Zowel positivisme als historisme, er waren verschillende prominente auteurs met een of meer representatieve werken. Een van de belangrijkste zijn de volgende.
Leopold von Ranke, een Duits staatsburger, is een van de meest vooraanstaande historici van de 19e eeuw. Dit personage was een van de verdedigers van het bezoeken van officiële documentatie om hun onderzoeken en verhalen daarop te baseren.
Tot zijn belangrijkste werken behoren Geschiedenis van de Romeinse en Germaanse volkeren van 1494 tot 1535 (1824), Geschiedenis van de Osmanlis en de Spaanse monarchie in de 16e en 17e eeuw (1827), Geschiedenis van Duitsland tijdens de Reformatie (1839-1847) e Universele geschiedenis (1875).

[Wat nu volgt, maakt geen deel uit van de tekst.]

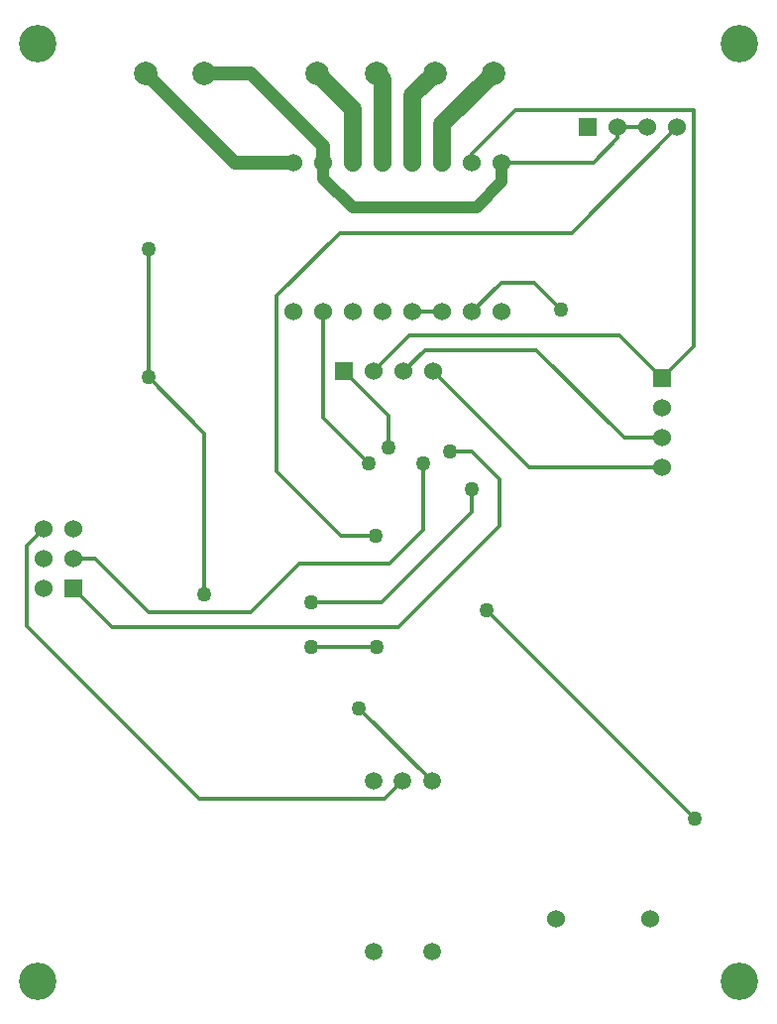
<source format=gbl>
%FSTAX23Y23*%
%MOIN*%
%SFA1B1*%

%IPPOS*%
%ADD50C,0.013780*%
%ADD51C,0.039370*%
%ADD52C,0.059060*%
%ADD53C,0.060000*%
%ADD54R,0.062990X0.062990*%
%ADD55C,0.059370*%
%ADD56R,0.062990X0.062990*%
%ADD57C,0.078740*%
%ADD58C,0.050000*%
%ADD59C,0.125980*%
%ADD60C,0.047240*%
%LNpunkcontroller-pcb-1*%
%LPD*%
G54D50*
X00474Y02125D02*
X00661Y01938D01*
Y01397D02*
Y01938D01*
X00473Y01338D02*
X00817D01*
X00294Y01517D02*
X00473Y01338D01*
X00817D02*
X00978Y01499D01*
X01312Y01287D02*
X01652Y01626D01*
X00349Y01287D02*
X01312D01*
X00219Y01417D02*
X00349Y01287D01*
X00472Y02555D02*
X00474Y02553D01*
Y02125D02*
Y02553D01*
X01707Y03024D02*
X02305D01*
X01561Y02878D02*
X01707Y03024D01*
X01561Y02847D02*
Y02878D01*
X00642Y0071D02*
X01267D01*
X00062Y01289D02*
X00642Y0071D01*
X00062Y01289D02*
Y0156D01*
X01561Y02347D02*
X01659Y02444D01*
X01769*
X0186Y02354*
X01895Y02611D02*
X02249Y02965D01*
X01116Y02611D02*
X01895D01*
X00904Y02399D02*
X01116Y02611D01*
X02072Y01922D02*
X02199D01*
X01775Y02218D02*
X02072Y01922D01*
X01402Y02218D02*
X01775D01*
X01329Y02145D02*
X01402Y02218D01*
X02056Y02265D02*
X02199Y02122D01*
X0135Y02265D02*
X02056D01*
X01229Y02145D02*
X0135Y02265D01*
X01397Y01612D02*
Y01838D01*
X01278Y0189D02*
Y01996D01*
X01284Y01499D02*
X01397Y01612D01*
X00978Y01499D02*
X01284D01*
X00904Y0181D02*
X01121Y01593D01*
X01236*
X01255Y01369D02*
X01559Y01672D01*
Y0175*
X01652Y01626D02*
Y01782D01*
X01559Y01875D02*
X01652Y01782D01*
X01486Y01875D02*
X01559D01*
X01021Y01369D02*
X01255D01*
X00219Y01517D02*
X00294D01*
X01238Y01219D02*
X0124Y01221D01*
X01021Y01219D02*
X01238D01*
X01129Y02145D02*
X01278Y01996D01*
X00904Y0181D02*
Y02399D01*
X01608Y01344D02*
X02309Y00642D01*
X01753Y01822D02*
X02199D01*
X01429Y02145D02*
X01753Y01822D01*
X01267Y0071D02*
X01326Y00769D01*
X00062Y0156D02*
X00119Y01617D01*
X02305Y03024D02*
X02306Y03023D01*
Y02229D02*
Y03023D01*
X02199Y02122D02*
X02306Y02229D01*
X01061Y01989D02*
X01212Y01838D01*
X01061Y01989D02*
Y02347D01*
X01181Y01013D02*
X01425Y00769D01*
X02049Y02929D02*
Y02965D01*
X01968Y02847D02*
X02049Y02929D01*
X01661Y02847D02*
X01968D01*
X02049Y02965D02*
X02149D01*
X01361Y02347D02*
X01461D01*
G54D51*
X01661Y02783D02*
Y02847D01*
X01575Y02697D02*
X01661Y02783D01*
X01158Y02697D02*
X01575D01*
X01061Y02794D02*
X01158Y02697D01*
X01061Y02794D02*
Y02847D01*
G54D52*
X01461Y02976D02*
X01633Y03147D01*
X01461Y02847D02*
Y02976D01*
X01361Y03072D02*
X01436Y03147D01*
X01361Y02847D02*
Y03072D01*
X01239Y03147D02*
X01261Y03125D01*
Y02847D02*
Y03125D01*
X01041Y03147D02*
X01161Y03027D01*
Y02847D02*
Y03027D01*
G54D53*
X02249Y02965D03*
X02149D03*
X02049D03*
X00961Y02847D03*
X01061D03*
X01161D03*
X01261D03*
X01361D03*
X01461D03*
X01561D03*
X01661D03*
Y02347D03*
X01561D03*
X01461D03*
X01361D03*
X01261D03*
X01161D03*
X01061D03*
X00961D03*
X02158Y00308D03*
X01843D03*
X02199Y02022D03*
Y01922D03*
Y01822D03*
X00219Y01517D03*
Y01617D03*
X00119Y01417D03*
Y01517D03*
Y01617D03*
X01229Y02145D03*
X01329D03*
X01429D03*
G54D54*
X01949Y02965D03*
X00219Y01417D03*
X01129Y02145D03*
G54D55*
X01228Y00198D03*
X01425D03*
Y00769D03*
X01326D03*
X01228D03*
G54D56*
X02199Y02122D03*
G54D57*
X01633Y03147D03*
X01436D03*
X01239D03*
X01041D03*
X00462D03*
X00659D03*
G54D58*
X00661Y01397D03*
X00472Y02555D03*
X00474Y02125D03*
X0186Y02354D03*
X01397Y01838D03*
X01278Y0189D03*
X01236Y01593D03*
X01559Y0175D03*
X01486Y01875D03*
X01021Y01369D03*
Y01219D03*
X0124Y01221D03*
X02309Y00642D03*
X01608Y01344D03*
X01212Y01838D03*
X01181Y01013D03*
G54D59*
X0246Y03248D03*
Y00098D03*
X00098D03*
Y03248D03*
G54D60*
X01061Y02847D02*
Y02902D01*
X00816Y03147D02*
X01061Y02902D01*
X00659Y03147D02*
X00816D01*
X00762Y02847D02*
X00961D01*
X00462Y03147D02*
X00762Y02847D01*
M02*
</source>
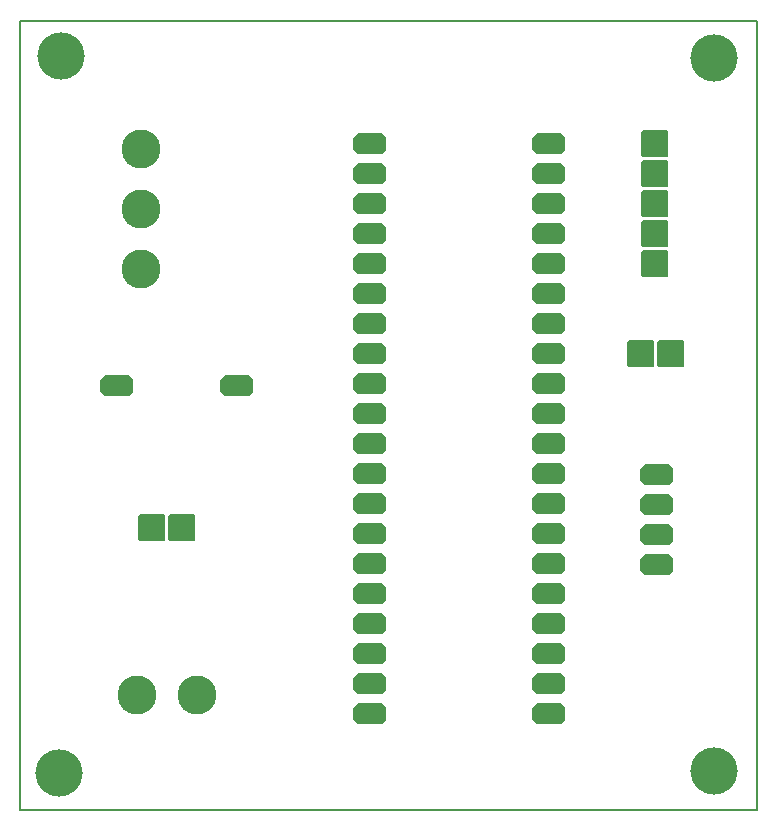
<source format=gbr>
G04 PROTEUS GERBER X2 FILE*
%TF.GenerationSoftware,Labcenter,Proteus,8.13-SP0-Build31525*%
%TF.CreationDate,2023-08-07T13:29:03+00:00*%
%TF.FileFunction,Soldermask,Top*%
%TF.FilePolarity,Negative*%
%TF.Part,Single*%
%TF.SameCoordinates,{815acf48-57e3-43f1-9c13-7170ba62ded0}*%
%FSLAX45Y45*%
%MOMM*%
G01*
%AMPPAD010*
4,1,8,
-1.397000,-0.509800,
-1.397000,0.509800,
-1.017800,0.889000,
1.017800,0.889000,
1.397000,0.509800,
1.397000,-0.509800,
1.017800,-0.889000,
-1.017800,-0.889000,
-1.397000,-0.509800,
0*%
%TA.AperFunction,Material*%
%ADD70PPAD010*%
%TA.AperFunction,Material*%
%ADD71C,3.302000*%
%TA.AperFunction,Material*%
%ADD20C,4.000000*%
%AMPPAD013*
4,1,36,
-1.016000,1.143000,
1.016000,1.143000,
1.041970,1.140470,
1.065980,1.133200,
1.087580,1.121650,
1.106290,1.106290,
1.121650,1.087570,
1.133200,1.065980,
1.140470,1.041970,
1.143000,1.016000,
1.143000,-1.016000,
1.140470,-1.041970,
1.133200,-1.065980,
1.121650,-1.087570,
1.106290,-1.106290,
1.087580,-1.121650,
1.065980,-1.133200,
1.041970,-1.140470,
1.016000,-1.143000,
-1.016000,-1.143000,
-1.041970,-1.140470,
-1.065980,-1.133200,
-1.087580,-1.121650,
-1.106290,-1.106290,
-1.121650,-1.087570,
-1.133200,-1.065980,
-1.140470,-1.041970,
-1.143000,-1.016000,
-1.143000,1.016000,
-1.140470,1.041970,
-1.133200,1.065980,
-1.121650,1.087570,
-1.106290,1.106290,
-1.087580,1.121650,
-1.065980,1.133200,
-1.041970,1.140470,
-1.016000,1.143000,
0*%
%TA.AperFunction,Material*%
%ADD21PPAD013*%
%AMPPAD014*
4,1,36,
1.143000,1.016000,
1.143000,-1.016000,
1.140470,-1.041970,
1.133200,-1.065980,
1.121650,-1.087580,
1.106290,-1.106290,
1.087570,-1.121650,
1.065980,-1.133200,
1.041970,-1.140470,
1.016000,-1.143000,
-1.016000,-1.143000,
-1.041970,-1.140470,
-1.065980,-1.133200,
-1.087570,-1.121650,
-1.106290,-1.106290,
-1.121650,-1.087580,
-1.133200,-1.065980,
-1.140470,-1.041970,
-1.143000,-1.016000,
-1.143000,1.016000,
-1.140470,1.041970,
-1.133200,1.065980,
-1.121650,1.087580,
-1.106290,1.106290,
-1.087570,1.121650,
-1.065980,1.133200,
-1.041970,1.140470,
-1.016000,1.143000,
1.016000,1.143000,
1.041970,1.140470,
1.065980,1.133200,
1.087570,1.121650,
1.106290,1.106290,
1.121650,1.087580,
1.133200,1.065980,
1.140470,1.041970,
1.143000,1.016000,
0*%
%TA.AperFunction,Material*%
%ADD22PPAD014*%
%TA.AperFunction,Profile*%
%ADD14C,0.203200*%
%TD.AperFunction*%
D70*
X+3200000Y+5760000D03*
X+3200000Y+5506000D03*
X+3200000Y+5252000D03*
X+3200000Y+4998000D03*
X+3200000Y+4744000D03*
X+3200000Y+4490000D03*
X+3200000Y+4236000D03*
X+3200000Y+3982000D03*
X+3200000Y+3728000D03*
X+3200000Y+3474000D03*
X+3200000Y+3220000D03*
X+3200000Y+2966000D03*
X+3200000Y+2712000D03*
X+3200000Y+2458000D03*
X+3200000Y+2204000D03*
X+3200000Y+1950000D03*
X+3200000Y+1696000D03*
X+3200000Y+1442000D03*
X+3200000Y+1188000D03*
X+3200000Y+934000D03*
X+4710000Y+5760000D03*
X+4710000Y+5506000D03*
X+4710000Y+5252000D03*
X+4710000Y+4998000D03*
X+4710000Y+4744000D03*
X+4710000Y+4490000D03*
X+4710000Y+4236000D03*
X+4710000Y+3982000D03*
X+4710000Y+3728000D03*
X+4710000Y+3474000D03*
X+4710000Y+3220000D03*
X+4710000Y+2966000D03*
X+4710000Y+2712000D03*
X+4710000Y+2458000D03*
X+4710000Y+2204000D03*
X+4710000Y+1950000D03*
X+4710000Y+1696000D03*
X+4710000Y+1442000D03*
X+4710000Y+1188000D03*
X+4710000Y+934000D03*
X+5630000Y+2960000D03*
X+5630000Y+2706000D03*
X+5630000Y+2452000D03*
X+5630000Y+2198000D03*
D71*
X+1220000Y+1090000D03*
X+1728000Y+1090000D03*
D70*
X+2070000Y+3710000D03*
X+1054000Y+3710000D03*
D71*
X+1260000Y+5720000D03*
X+1260000Y+5212000D03*
X+1260000Y+4704000D03*
D20*
X+580000Y+6500000D03*
X+6110000Y+6490000D03*
X+6110000Y+450000D03*
X+560000Y+430000D03*
D21*
X+1350000Y+2510000D03*
X+1604000Y+2510000D03*
D22*
X+5610000Y+5760000D03*
X+5610000Y+5506000D03*
X+5610000Y+5252000D03*
X+5610000Y+4998000D03*
X+5610000Y+4744000D03*
D21*
X+5490000Y+3980000D03*
X+5744000Y+3980000D03*
D14*
X+230000Y+120000D02*
X+6470000Y+120000D01*
X+6470000Y+6800000D01*
X+230000Y+6800000D01*
X+230000Y+120000D01*
M02*

</source>
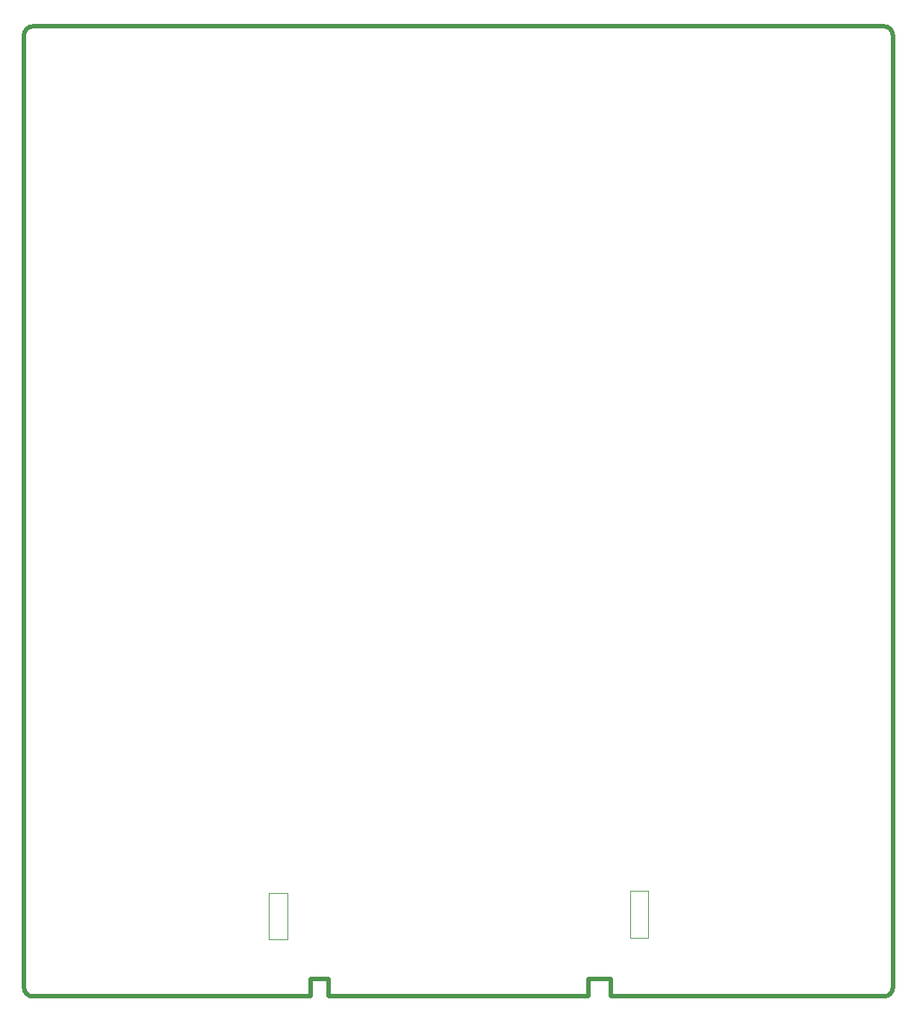
<source format=gko>
G75*
G70*
%OFA0B0*%
%FSLAX25Y25*%
%IPPOS*%
%LPD*%
%AMOC8*
5,1,8,0,0,1.08239X$1,22.5*
%
%ADD46C,0.01969*%
%ADD59C,0.00394*%
X0000000Y0000000D02*
%LPD*%
G01*
D46*
X0000000Y0429134D02*
G75*
G02*
X0003937Y0433071I0003937J0000000D01*
G01*
X0383858Y0433071D02*
G75*
G02*
X0387795Y0429134I0000000J-003937D01*
G01*
X0003937Y0000000D02*
G75*
G02*
X0000000Y0003937I0000000J0003937D01*
G01*
X0000000Y0429134D02*
X0000000Y0003937D01*
X0387795Y0003937D02*
G75*
G02*
X0383858Y0000000I-003937J0000000D01*
G01*
X0135827Y0000000D02*
X0251969Y0000000D01*
X0135827Y0000000D02*
X0135827Y0007874D01*
X0135827Y0007874D02*
X0127953Y0007874D01*
X0251969Y0007874D02*
X0261811Y0007874D01*
X0387795Y0003937D02*
X0387795Y0429134D01*
X0003937Y0000000D02*
X0125984Y0000000D01*
X0251969Y0000000D02*
X0251969Y0007874D01*
X0127953Y0007874D02*
X0127953Y0000000D01*
X0383858Y0000000D02*
X0261811Y0000000D01*
X0383858Y0433071D02*
X0003937Y0433071D01*
X0261811Y0007874D02*
X0261811Y0000000D01*
X0127953Y0000000D02*
X0125984Y0000000D01*
D59*
X0117622Y0025539D02*
X0109122Y0025539D01*
X0109122Y0033539D01*
X0109122Y0046039D01*
X0117622Y0046039D01*
X0117622Y0025539D01*
X0278622Y0036539D02*
X0278622Y0026039D01*
X0270673Y0026039D01*
X0270622Y0047039D01*
X0275622Y0047039D01*
X0278622Y0047039D01*
X0278622Y0036539D01*
X0125197Y0340157D02*
G01*
G75*
X0022146Y0024508D02*
G01*
G75*
X0339665Y0019783D02*
G01*
G75*
M02*

</source>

Het was een van de belangrijkste voorlopers van het historisme. Hij werd geboren in Denemarken, maar verhuisde op zeer jonge leeftijd naar Duitsland; in dit land ontwikkelde hij zich als historicus, politicus en filoloog. Zijn belangrijkste werk was Rome geschiedenis (twee delen: 1811 en 1812).
Vanaf 1810 gaf hij lessen aan de Universiteit van Berlijn en maakte hij ook deel uit van de oprichtersgroep van de Vereniging voor Filologische en Kritische Historische Wetenschappen, waarvan het oorspronkelijke doel was om de waarheidsgetrouwheid te verifiëren van de informatie die werd gedocumenteerd door Tito Livio, een Romeinse historicus..
Dit Franse personage valt op door de objectieve, onpartijdige en vrij duidelijke vertelling die hij in zijn werk als historicus gebruikte. Zijn focus lag vooral op het bestuderen van de Derde Franse Republiek.
Hij was een van de meest prominente positivisten in Frankrijk en doceerde aan de Universiteit van Parijs. Zijn belangrijkste werken zijn onder meer Inleiding tot historische studies (1890), Geschiedenis van de beschaving (1884-1886) e Politieke geschiedenis van het hedendaagse Europa (1887).
Niemand heeft nog op dit artikel gereageerd.